Resource definitions have been updated to specify the available state fields of all devices connecting to the device gateway of a Murano Product. A Resource is identified by an
alias that has a data format (string, number, or boolean), and optionally a restricted set of allowed values and whether it is modifiable from "the cloud." Each device identity's state is maintained with the latest
set values for every resource.
Resources that are modifiable from "the cloud" have their
set value updated when non-device agents update the device state. Resources that are not modifiable from "the cloud" only have their state updated by the values the device reports. The term "the cloud" is a placeholder for any agent such as a mobile or web application that can be authorized to set the device state.
From the connecting device's perspective, there is no change. That is, getting a resource will get the current "set" value in the device's state.
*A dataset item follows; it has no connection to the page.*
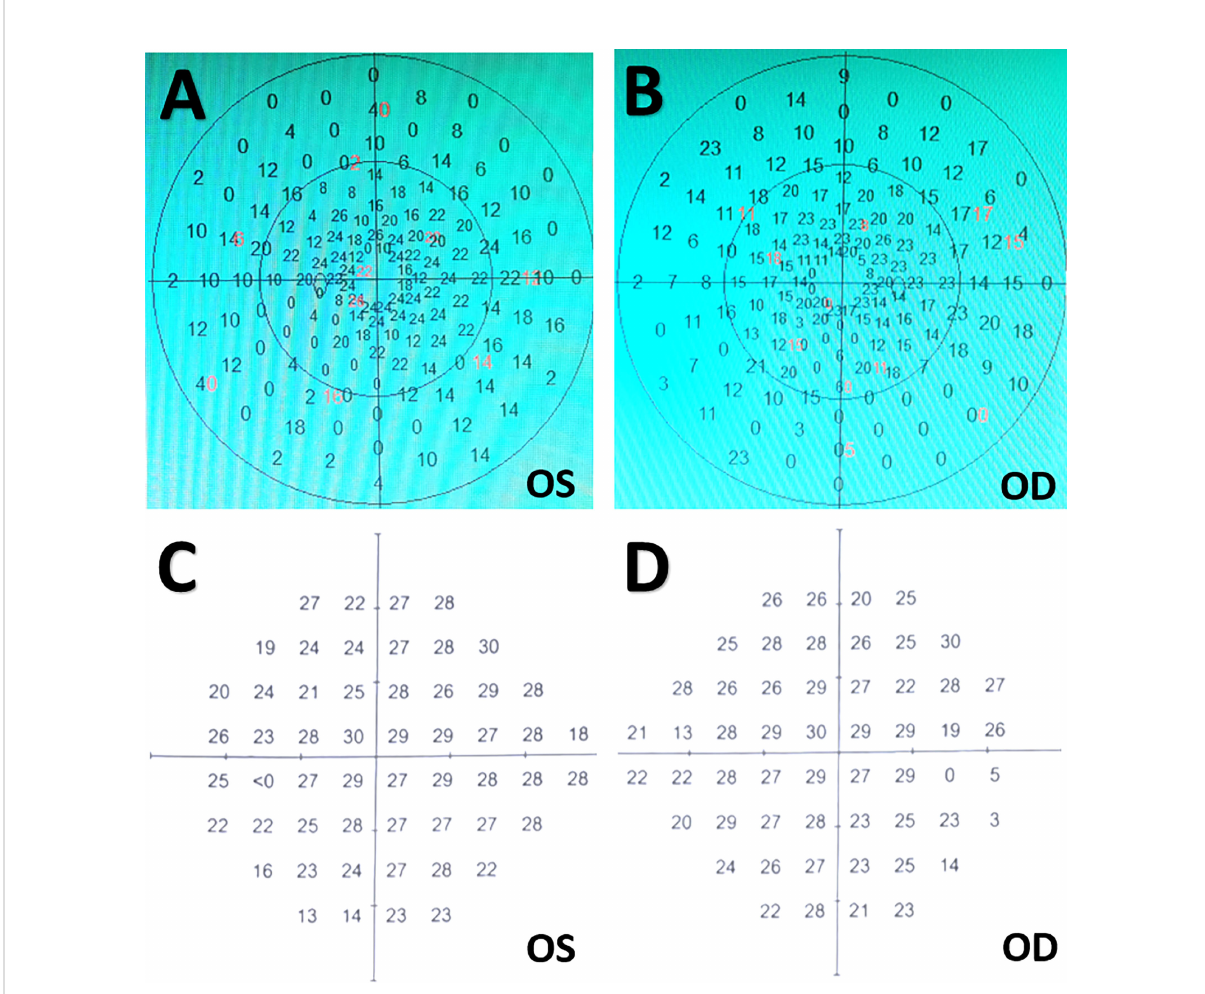
FIGURE 1 Visual fi eld tests before and after surgery. (A, B) Preoperative ophthalmologic examinations indicating bilateral tunnel visual fi elds. (C, D) Postoperative visual fi eld tests three months after surgery showing slight peripheral visual fi eld loss in bilateral eyes. OD, oculus dexter; OS, oculus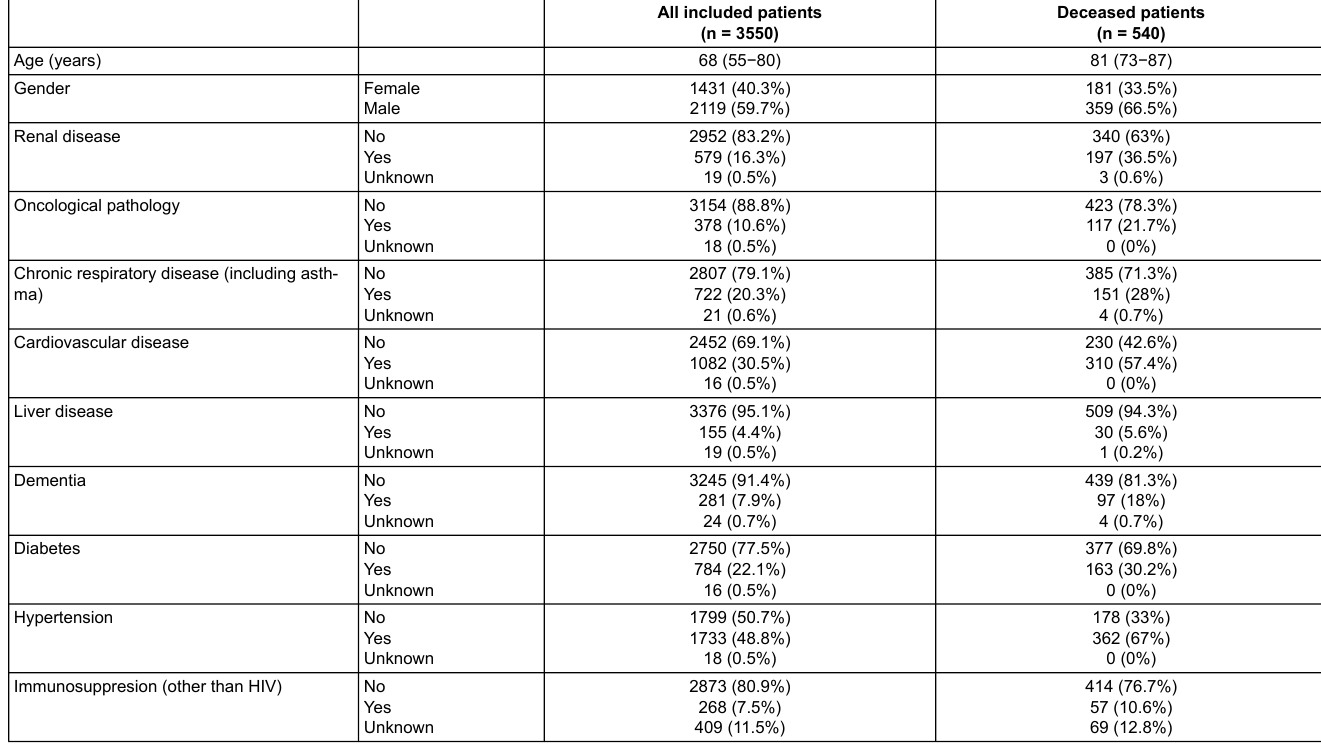
Table S2: Characteristics of all patients and deceased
Anytime a device posts data to a resource, both "reported" and "set" values in the device's state are updated, whereas when "the cloud" uses the
setIdentityState API method, it only updates the "set" value.
The Content area is a simple file storage area that devices can download things like firmware updates and is unique to each Product.
For more in-depth, technical information on the ADC feature set, please refer to the resources below:
Q: How is Murano's Advanced Device Connectivity different than One Platform?
A: The following high-level features highlight some of the many improvements:
- Using TLS client certificates for authentication support the use of hardware crypto modules, providing an addtional layer of security.
- Logging and debugging features like the ability to see the last device IP address, and a UI that has been written with the device developer in mind.
- Sub-second time resolution. A frequently requested feature for One Platform was the ability to write multiple values within a second. The new Murano device gateway supports this.
- A user interface for content/firmware management for connected devices.